■ **Problems to solve**:
• 1. According to the sports blog posts, who has been relieved of play-calling duties?
• 2. Repeat the part of the sports blog posts starting at "I kept thinking" and ending at "having some fun?".

Archive for the ‘Sports’ Category

Redskins Anonymous

The District unveils its new "Wrong Way" sign....

The District unveils its new "Wrong Way" sign....

I kept thinking to myself “I really have to lay of the ‘Skins.  Everything you write about them is just terrible.  I’ll wait until they do something right before I post about them again.”

Well after the Warriors of Washington lost the battle of Little FedEx Horn, I’m not sure that day is going to come. Zorn has been relieved of his calling the play duties, Campbell benched-these things are as close to  “positives” as Washington will see for a while.

At this point, I think this youtube video is about as close as I can get to something to be positive about.  Lionel Richie in the background is very relaxing to be honest.  I grieve for you Washington-I suggest you start getting interested in hockey real quick.

Nationals: Are they LOVEABLE Losers Now?

Hee-Haw.

Hee-Haw. A seething commentary on the state of the Nats, or are these guys just a couple of Asses having some fun?

Even on the tail end of a 100+ loss season, it is nice to end with a sweep of a division rival complete with walk off grand-slam to send the fans home for the year.  It seems like years (not months) ago that the DC Metblogs crew stopped out to the stadium for opening day-and yet that is just what bad baseball is, a long season.

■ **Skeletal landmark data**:

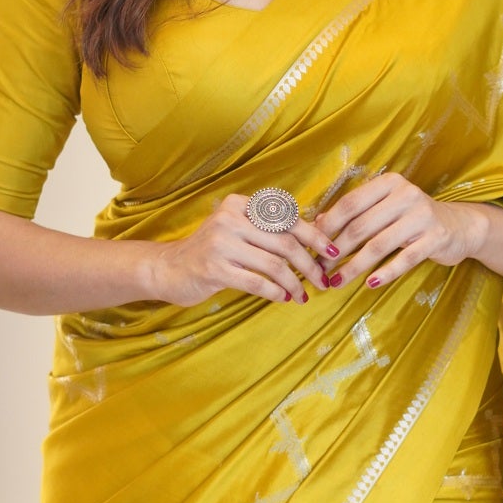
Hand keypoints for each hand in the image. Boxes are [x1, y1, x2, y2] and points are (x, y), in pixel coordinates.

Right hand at [148, 192, 336, 307]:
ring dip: (295, 283)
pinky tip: (284, 298)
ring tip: (304, 295)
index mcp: (240, 204)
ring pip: (274, 265)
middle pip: (285, 243)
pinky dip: (275, 292)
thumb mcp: (238, 229)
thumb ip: (269, 229)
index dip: (315, 236)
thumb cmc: (213, 251)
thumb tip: (318, 235)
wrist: (169, 268)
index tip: (333, 253)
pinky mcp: (214, 268)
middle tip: (323, 281)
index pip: (288, 218)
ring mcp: (221, 243)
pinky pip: (256, 282)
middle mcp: (230, 219)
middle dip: (310, 265)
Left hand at [313, 171, 481, 291]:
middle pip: (361, 226)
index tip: (311, 246)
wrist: (459, 226)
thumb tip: (318, 223)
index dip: (328, 226)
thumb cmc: (412, 219)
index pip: (350, 203)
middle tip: (319, 270)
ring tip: (336, 282)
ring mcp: (422, 216)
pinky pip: (405, 259)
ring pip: (378, 245)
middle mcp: (406, 195)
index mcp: (389, 183)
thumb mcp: (386, 209)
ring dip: (354, 267)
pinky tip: (369, 284)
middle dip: (336, 251)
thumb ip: (357, 212)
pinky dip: (385, 273)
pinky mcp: (435, 238)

■ **Numbered responses**:
• 1. Zorn

• 2.
I kept thinking to myself “I really have to lay of the ‘Skins.  Everything you write about them is just terrible.  I’ll wait until they do something right before I post about them again.”

Well after the Warriors of Washington lost the battle of Little FedEx Horn, I’m not sure that day is going to come. Zorn has been relieved of his calling the play duties, Campbell benched-these things are as close to  “positives” as Washington will see for a while.

At this point, I think this youtube video is about as close as I can get to something to be positive about.  Lionel Richie in the background is very relaxing to be honest.  I grieve for you Washington-I suggest you start getting interested in hockey real quick.

Nationals: Are they LOVEABLE Losers Now?

Hee-Haw.

Hee-Haw. A seething commentary on the state of the Nats, or are these guys just a couple of Asses having some fun?